> _Fragment_:
☆ ☆ ☆ ☆ ☆ ☆ ☆

Nisjné-Nowgorod, een Russisch gouvernement, grenst in het zuiden aan de gouvernementen Tambow en Pensa, in het oosten en noordoosten aan Ssimbirsk, Kasan en Wjatka, in het noorden aan Kostroma en in het westen aan Wladimir, en telt op 931 geogr. mijl ruim 1271000 inwoners. Het wordt bespoeld door de Wolga en hare talrijke zijrivieren, en door eene menigte meren. De Wolga verdeelt het gouvernement in 2 ongelijke deelen, van welke het kleinste op den linker oever eene lage vlakte vormt en met moerassen en ontoegankelijke wouden is bedekt, terwijl het andere deel, op den regter oever gelegen, uit eene gekloofde hoogvlakte bestaat, die golvend afdaalt naar de rivier en bij haren oever steile wanden heeft ter hoogte van 6O—90 Ned. el. De gesteenten behooren er tot de Permsche, trias- en juravorming, en in den zuidoosthoek heeft men krijtlagen.

☆ ☆ ☆ ☆ ☆ ☆ ☆

> _Korte opdracht a_: Zet het deel van de records dat opent met de regel die "m | 3:44.40" bevat en sluit met de regel die "Voices of a" bevat om in een JSON-lijst van strings, met één string per regel en zonder lege regels.
Het fragment en de records zijn afkomstig uit verschillende bronnen.

> _Beschikbare records_:

☆ ☆ ☆ ☆ ☆ ☆ ☆

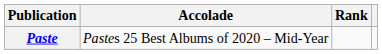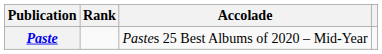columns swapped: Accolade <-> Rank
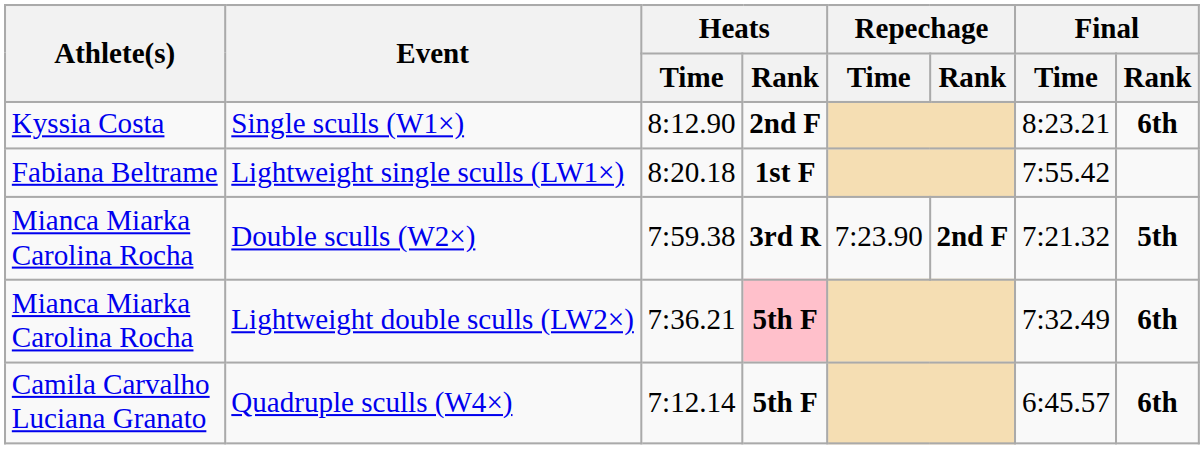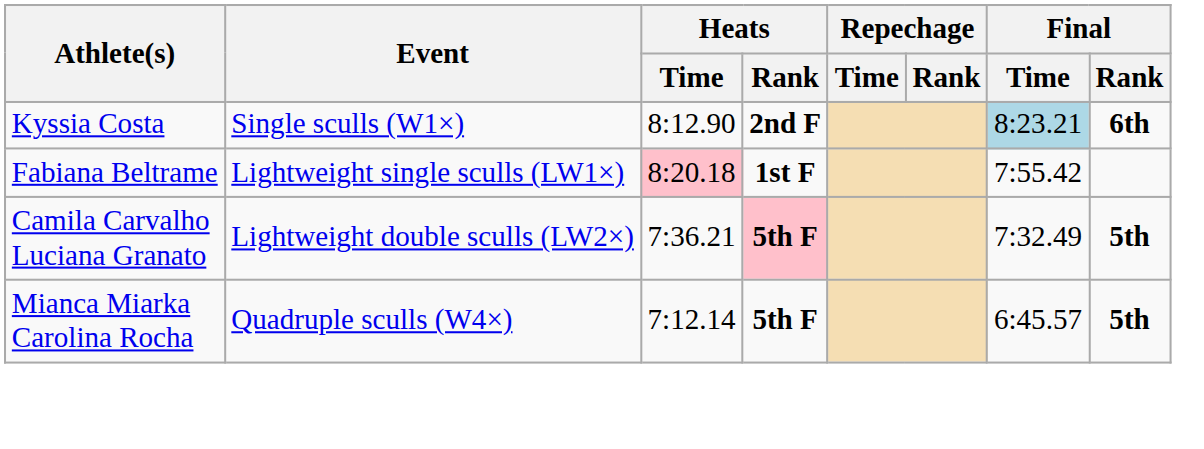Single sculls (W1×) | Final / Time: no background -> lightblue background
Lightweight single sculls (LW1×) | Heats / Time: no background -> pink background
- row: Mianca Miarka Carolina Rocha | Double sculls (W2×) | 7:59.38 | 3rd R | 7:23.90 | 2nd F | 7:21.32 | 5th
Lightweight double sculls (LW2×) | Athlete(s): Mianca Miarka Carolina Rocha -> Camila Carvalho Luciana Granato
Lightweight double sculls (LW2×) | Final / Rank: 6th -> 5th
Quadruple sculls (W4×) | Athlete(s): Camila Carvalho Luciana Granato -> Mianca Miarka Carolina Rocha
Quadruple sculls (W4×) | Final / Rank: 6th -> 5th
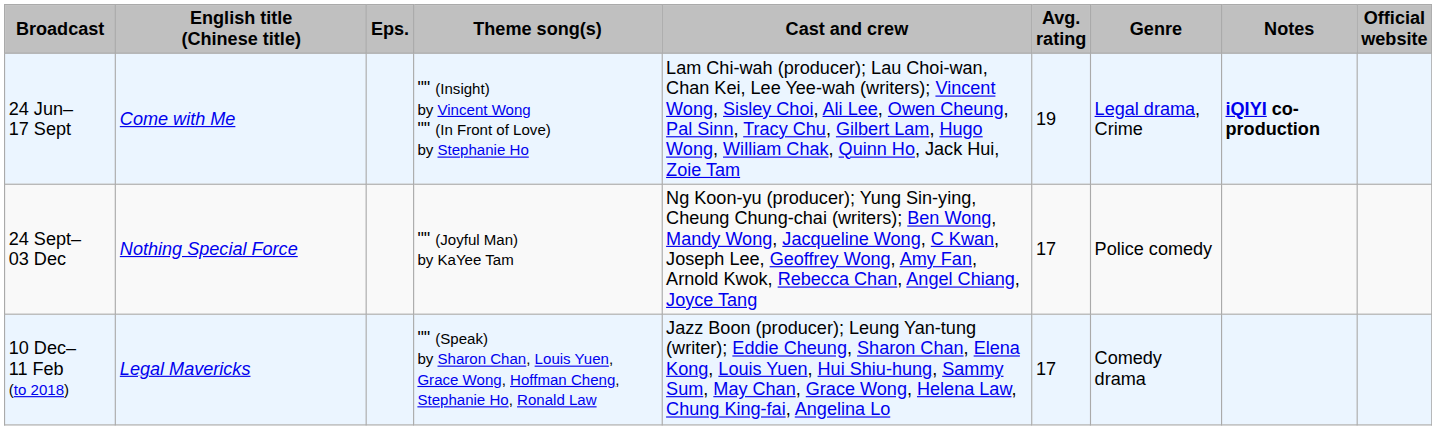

☆ ☆ ☆ ☆ ☆ ☆ ☆

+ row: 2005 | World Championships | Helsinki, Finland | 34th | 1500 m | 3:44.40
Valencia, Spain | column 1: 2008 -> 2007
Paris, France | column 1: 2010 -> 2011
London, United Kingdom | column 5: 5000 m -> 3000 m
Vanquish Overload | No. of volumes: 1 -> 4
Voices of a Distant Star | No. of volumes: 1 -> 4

☆ ☆ ☆ ☆ ☆ ☆ ☆

> _Korte opdracht b_:
Beantwoord de volgende vragen aan de hand van het fragment over Nisjné-Nowgorod.
(i) Aan welk gouvernement grenst Nisjné-Nowgorod in het westen?
(ii) Hoeveel inwoners telt het gouvernement?
(iii) Wat heeft men in de zuidoosthoek aangetroffen?

> _Volledig antwoord a_:
[
  "+ row: 2005 | World Championships | Helsinki, Finland | 34th | 1500 m | 3:44.40",
  "Valencia, Spain | column 1: 2008 -> 2007",
  "Paris, France | column 1: 2010 -> 2011",
  "London, United Kingdom | column 5: 5000 m -> 3000 m",
  "Vanquish Overload | No. of volumes: 1 -> 4",
  "Voices of a Distant Star | No. of volumes: 1 -> 4"
]

> _Volledig antwoord b_:
(i) Wladimir
(ii) Ruim 1271000
(iii) Krijtlagen